BREAKING DOWN Weighted Alpha
Weighted alpha uses weighted mathematical calculations to arrive at an alpha performance figure. Alpha is a performance indicator that shows how much a security has returned above a specified benchmark.
Weighted Alpha Calculation
Weighted calculations give an assigned weight based on various factors. Indexes use weighting to give higher weight to securities by price or market cap. In a weighted alpha calculation, higher weight is typically given to more recent time period returns over a time series.
Weighted alpha calculations usually focus on one year of a security’s return. In general, if a security has a positive weighted alpha, an investor can assume its price has been gaining over the past year. Adversely if a security’s price has a negative weighted alpha, investors can assume that the one-year price return is lower.

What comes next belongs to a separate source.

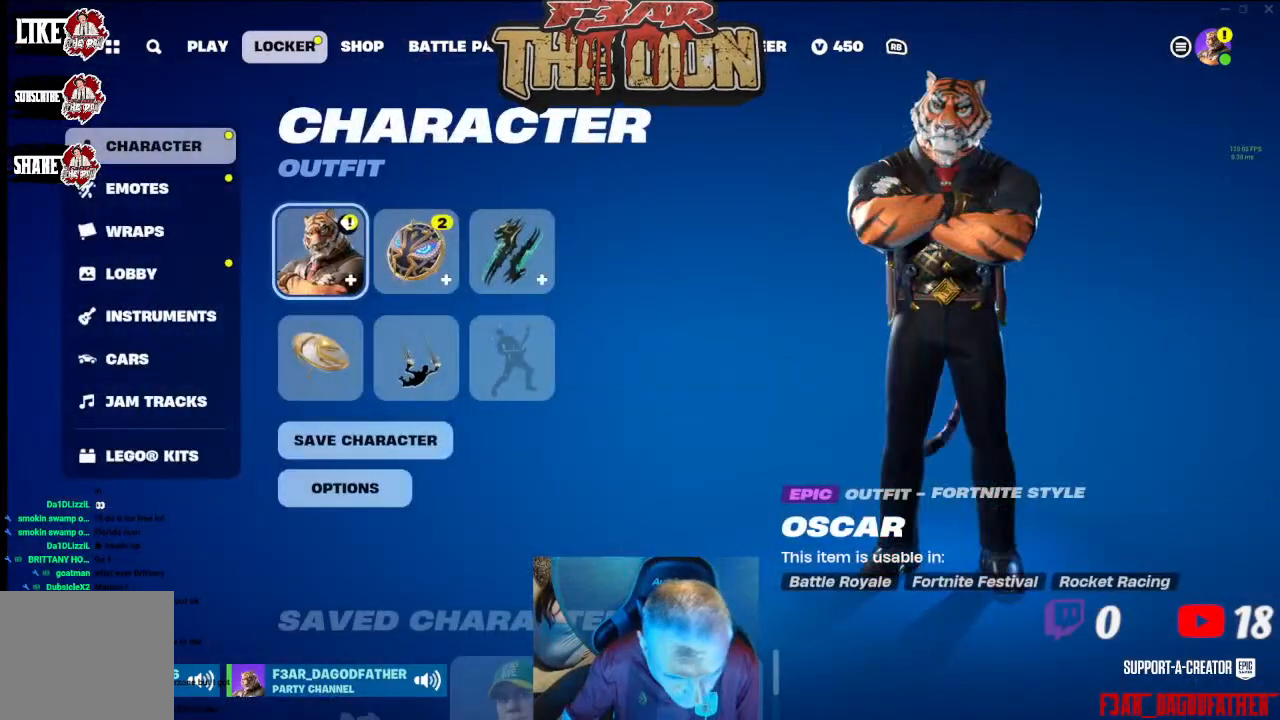
{"buttons": [], "left_stick": "center", "right_stick": "center", "events": []}
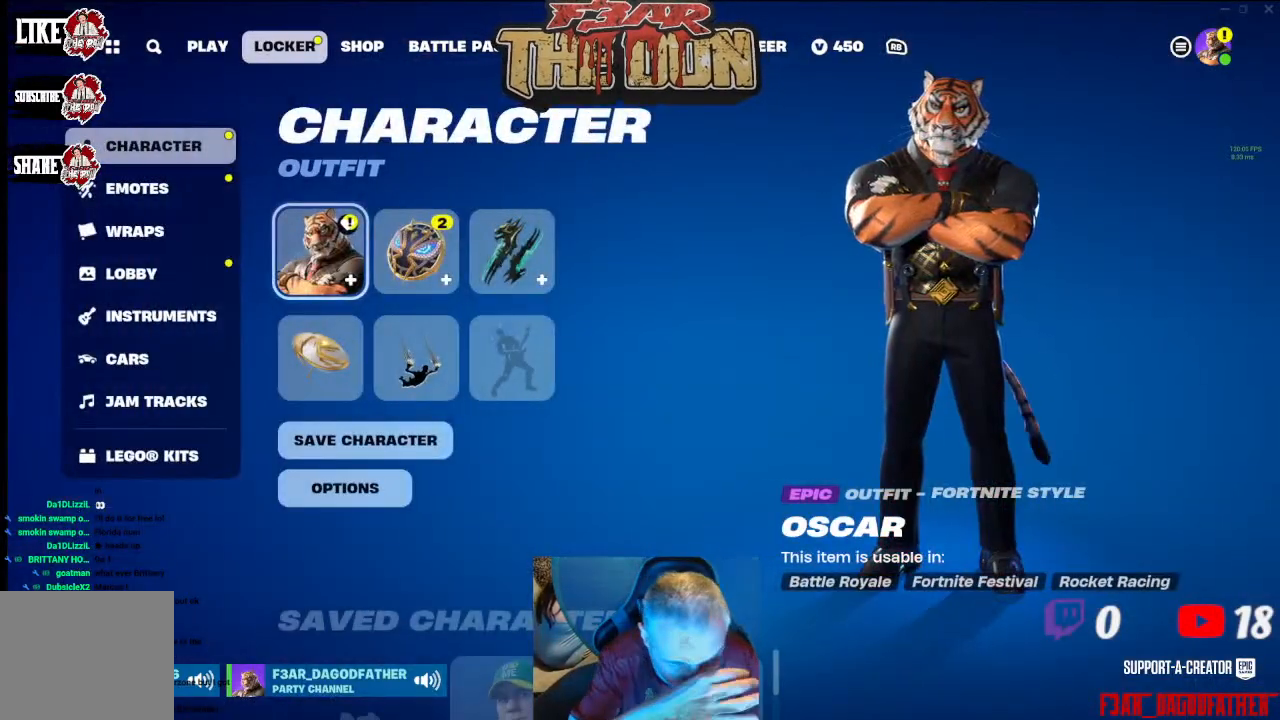
{"buttons": [], "left_stick": "center", "right_stick": "center", "events": []}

Weighted Alpha = [ Sum of (Weight x Alpha) ] / 365
In a weighted alpha calculation, weights can vary based on preferences or technical analysis software programs. Some weighted alpha calculations may assign weights by quartiles while others use a standard decreasing weight methodology.
Weighted Alpha Inferences
Weighted alpha is used by a variety of investors. Most commonly technical analysts will use weighted alpha as an indicator for supporting buy and sell signals. Technical analysts use this measure to identify companies that have shown a strong trend over the past year and, more specifically, to focus their attention on companies whose momentum is building. When weighted alpha is positive it can support a bullish buy signal. When weighted alpha is negative it can support a bearish sell signal.
As an example, consider a stock that has experienced several highs and lows over the last year through both bullish and bearish trending patterns. A technical analyst using a Bollinger Band channel may see that the price is approaching its support trendline. If the stock has a positive weighted alpha it can be an affirmation that the stock’s price has largely been gaining over the last year supporting another bullish push higher.
In another scenario a trader may see a stock’s price reaching and beginning to exceed its resistance band in a Bollinger Band channel. Often this is a signal of a reversal and would indicate a sell signal. However, if this security has a positive weighted alpha it is more likely to break beyond its resistance level and move higher. Therefore, the weighted alpha could support a buy trade in this scenario.